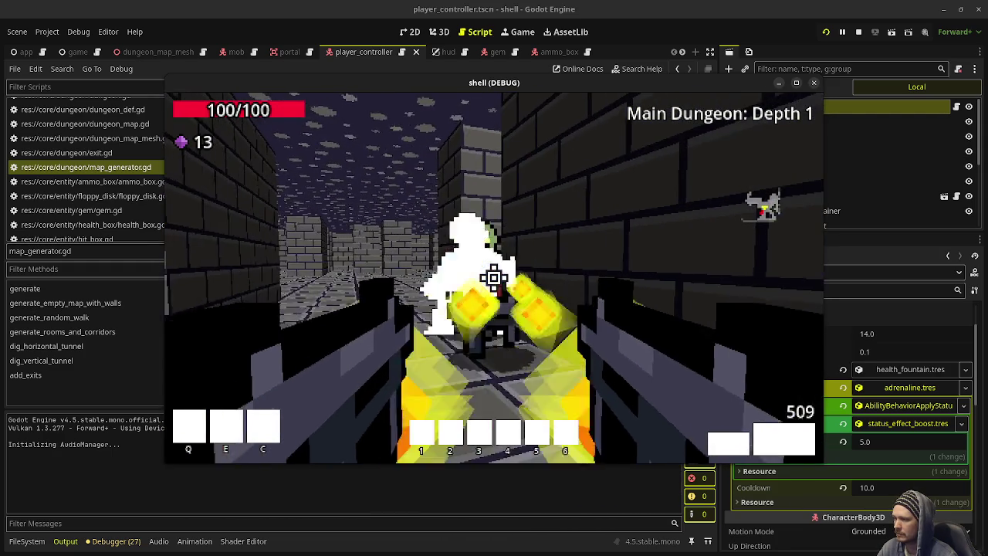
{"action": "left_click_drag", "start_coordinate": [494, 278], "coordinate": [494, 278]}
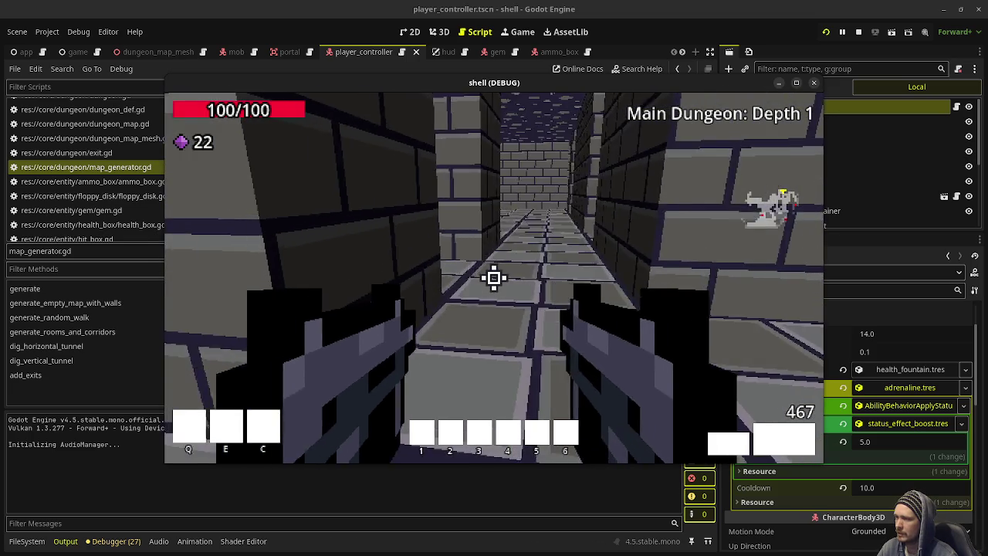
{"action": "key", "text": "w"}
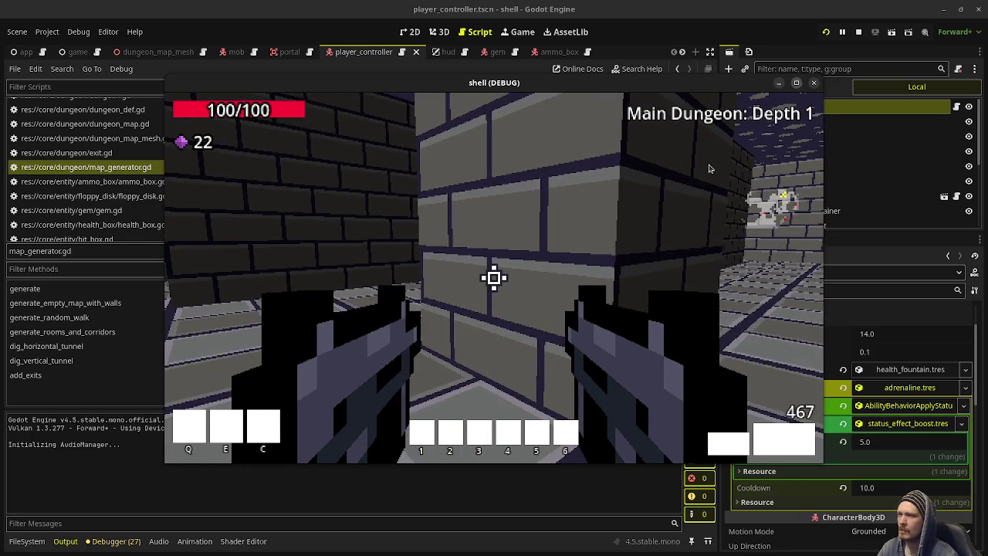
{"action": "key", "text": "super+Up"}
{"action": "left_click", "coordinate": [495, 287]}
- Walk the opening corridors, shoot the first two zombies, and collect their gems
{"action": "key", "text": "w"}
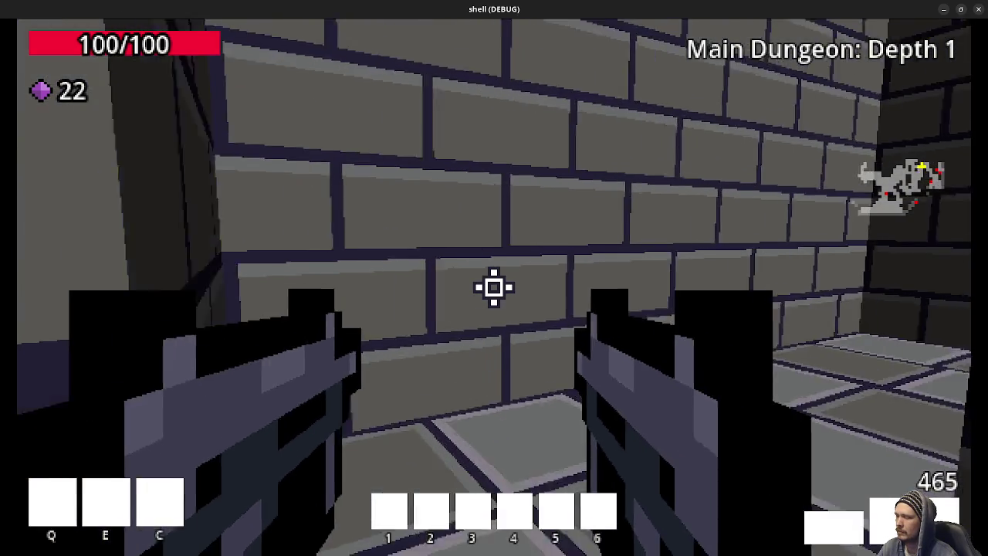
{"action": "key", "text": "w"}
* * *
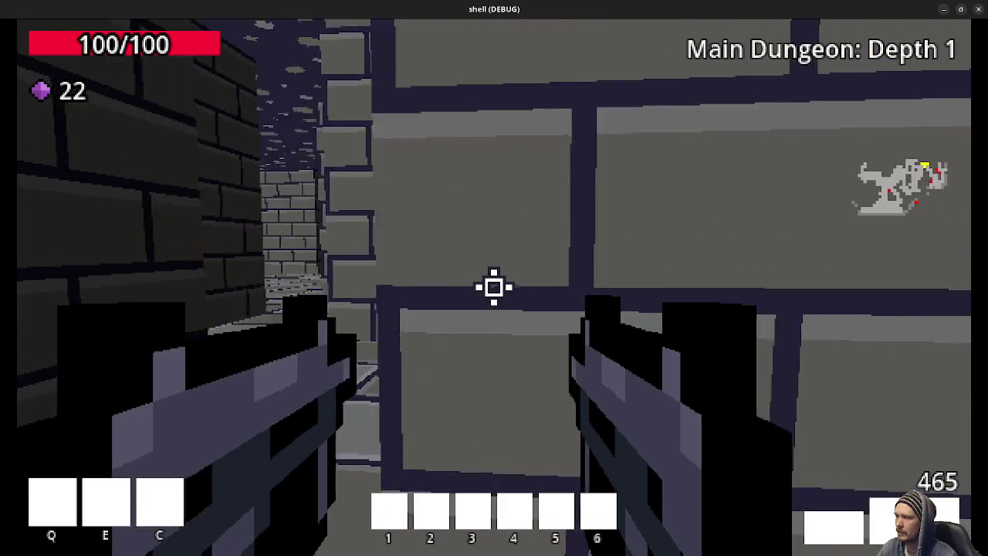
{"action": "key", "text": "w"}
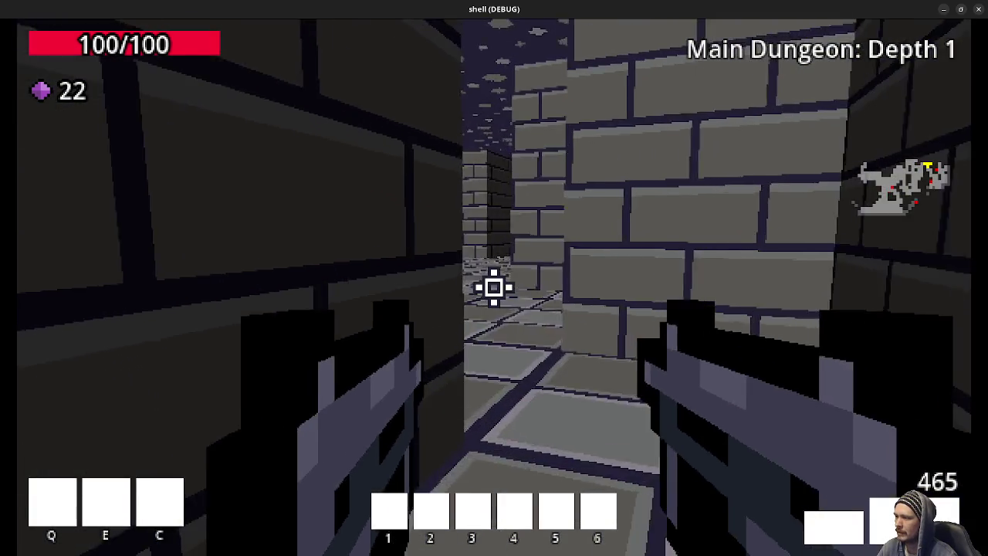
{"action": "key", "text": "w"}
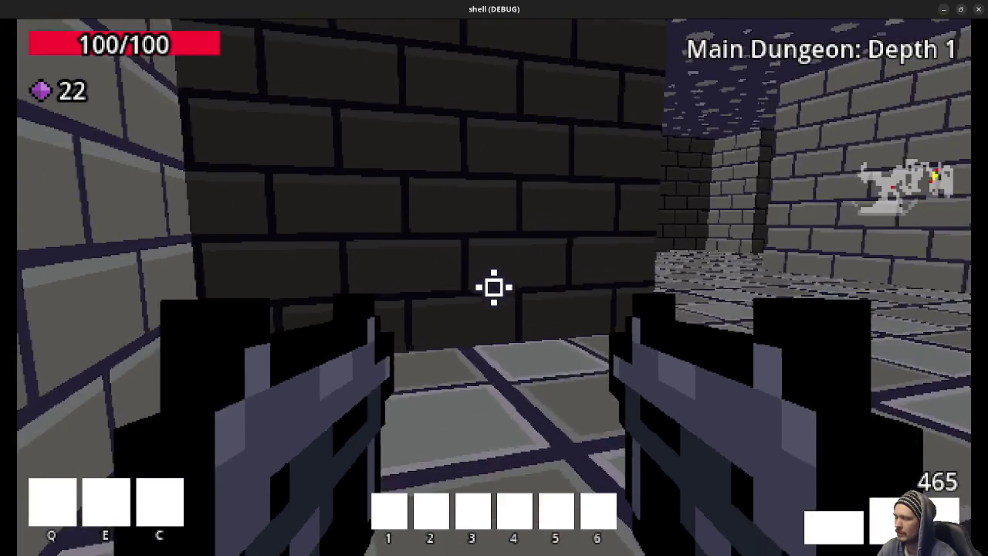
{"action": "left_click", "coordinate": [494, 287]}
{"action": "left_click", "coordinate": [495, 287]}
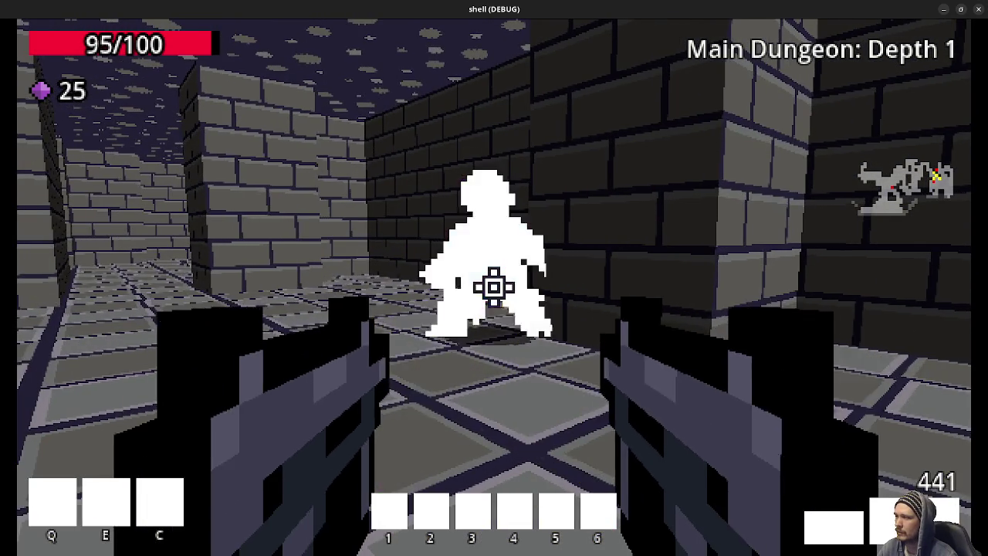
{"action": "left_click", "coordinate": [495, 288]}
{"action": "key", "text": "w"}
==
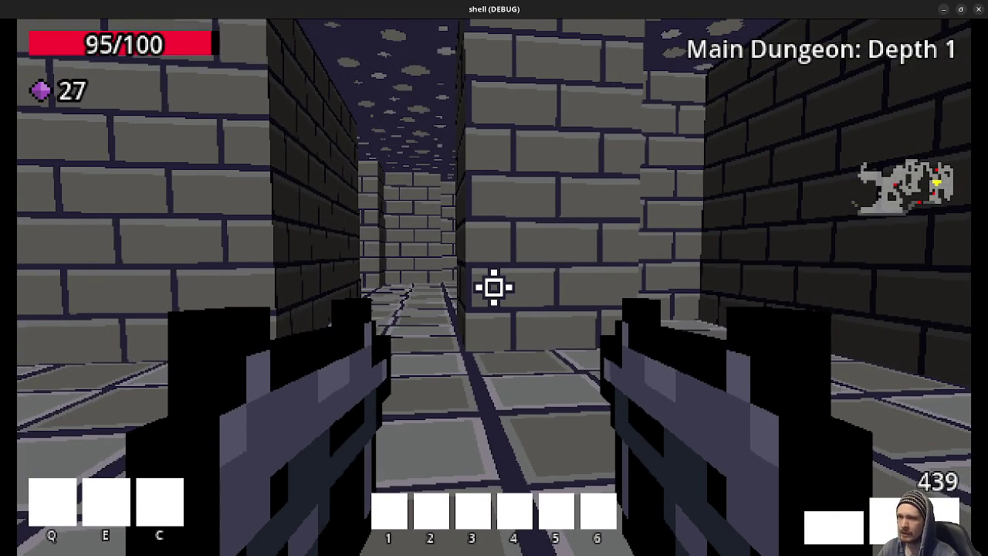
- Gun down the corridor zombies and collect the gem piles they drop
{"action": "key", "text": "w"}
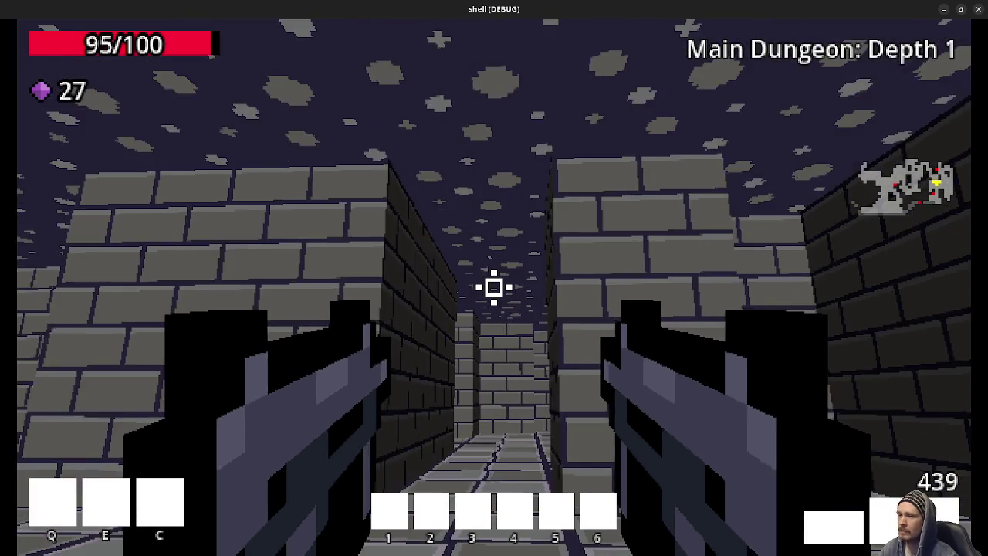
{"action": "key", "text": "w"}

The problem – Across all the records above, find each line with "zombies" in it and copy it.

Completed task –
- Walk the opening corridors, shoot the first two zombies, and collect their gems
- Gun down the corridor zombies and collect the gem piles they drop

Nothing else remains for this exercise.